Quasi un anno prima della semifinale appena citata, andava in scena un’altra puntata del Superclasico: la finale di ritorno della Copa Libertadores 2018, rinominata “La partita del secolo”. Il match si giocò nel 2019 a Madrid per i fatti successi il 24 novembre 2018 appena fuori dal Monumental. Anche in quel caso, l’esito non sorrise alla squadra tifata da Materazzi (3-1 per il River, dopo il 2-2 della Bombonera): “Quella partita l’ho vista a casa, ma non è stata bella per il risultato e perché doveva essere giocata al Monumental. Sinceramente dopo l’1-0 non pensavo che il River sarebbe stato capace di rimontare e invece sono stati bravi. Ma, ripeto, quella Coppa non andava giocata in Europa“.

MATRIX E I COMPAGNI DEL TRIPLETE

Dopo aver approfondito i due momenti topici del suo tifo per il Boca, l’intervista si sposta sulla sua prima, grande passione: l’Inter. Materazzi ricorda così l’anno del Triplete: “È bello ricordare i momenti vissuti con i tuoi compagni. Quando giochi e vinci non guardi indietro, ma quando passano gli anni ti accorgi di quello che hai fatto. Ciò che abbiamo fatto noi nel 2010 è riuscito a 4-5 squadre, di cui 2 volte alla stessa, il Barcellona. È un’impresa difficilissima da raggiungere, e quando diventi grande gli dai ancora più peso perchè ti rendi conto di quanto sia speciale. La partita più importante è stata la semifinale col Barcellona, come ai Mondiali lo è stata quella contro la Germania rispetto alla finale“.
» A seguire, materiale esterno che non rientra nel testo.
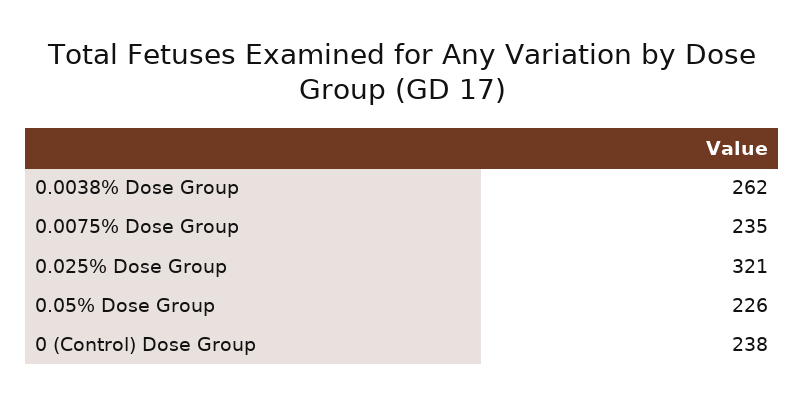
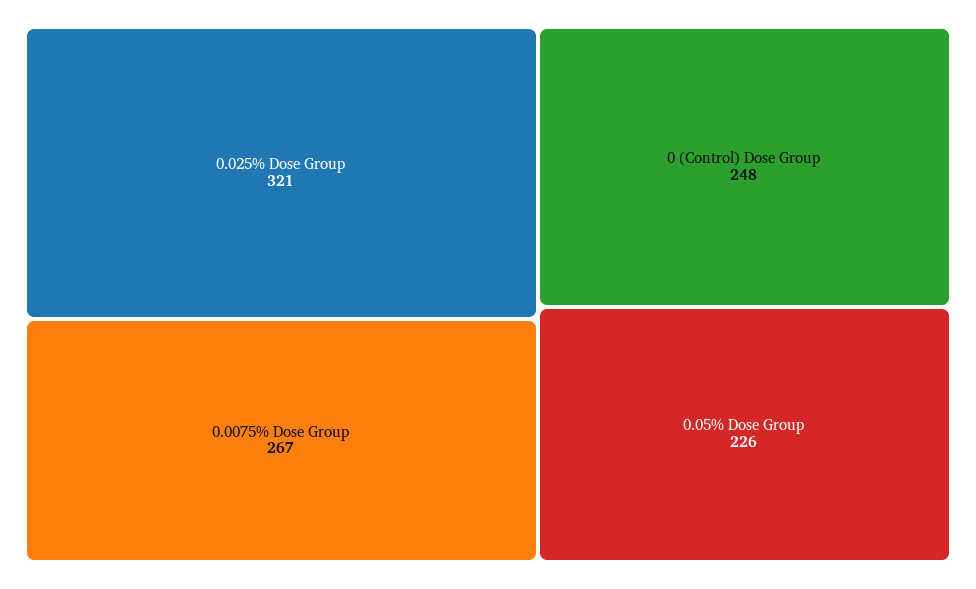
0.0038% Dose Group: 262 -> none
0.0075% Dose Group: 235 -> 267
0 (Control) Dose Group: 238 -> 248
IL TEAM PRIMA DI TUTTO – L’allenatore conta quanto un giocatore, tutti gli equilibri sono importanti. Io dico sempre che i giocatori più dotati dal punto di vista del tecnico non giocano perché gli altri trovano da soli gli stimoli. La bravura di Mou è stata quella di rendere tutti partecipi. I meriti vanno divisi tra società, allenatore e giocatori. Dopo lo scudetto 2009, sono arrivati Eto’o, Sneijder, Milito, Thiago Motta e Lucio, 5 titolari“.

In particolare sul tecnico, Materazzi racconta: “Mourinho è uno che sa tutto di tutti, uno che in qualsiasi momento sa la parola giusta da dire. Bastava che tu mollassi un attimo e lui ti mandava un messaggio dicendoti «domenica giochi» Era geniale in quello. È stato l’allenatore che mi ha influenzato di più: sono stato fortunato ad averlo avuto proprio a fine carriera“.  L’ex numero 23 nerazzurro è rimasto in contatto con tutti i compagni di quella squadra: “Mi trovo bene con tutti, recentemente sono andato a trovare Milito, voleva farmi innamorare del Racing. Sono stato un giorno con lui, è stato incredibile“.

IL RICORDO DEL FENOMENO – Quando sono arrivato all’Inter la prima volta tremavo a vedere certi campioni. Prima della mia visita medica, vidi sulla cyclette Ronaldo, per me il più grande di sempre. Aveva la natura di Messi e la fisicità di Ronaldo: faceva tutto a 200 all’ora. Poi ho avuto la fortuna di giocare anche con Totti, Del Piero, Crespo, Eto’o: insomma, posso dire di aver coronato sogni che avevo da bambino“.

SU MARIO BALOTELLI – Non è vero che non gli piaceva allenarsi. La qualità di Mario non l’ho mai vista addosso a nessuno a 16 anni: lui non faceva cose normali. È il primo a sapere di non aver espresso tutto il suo potenziale, anche perché a 18 anni aveva vinto tutto. Non ha mantenuto le promesse iniziali“.

SU ZLATAN IBRAHIMOVIC – Nel parlare dello svedese, Materazzi non evita un po’ di ironia: “Non è vero che c’era rivalità. Io lo ringrazierò per sempre perché se non fosse andato a Barcellona, non sarebbe venuto Eto’o. Mi ha aiutato a vincere la Champions.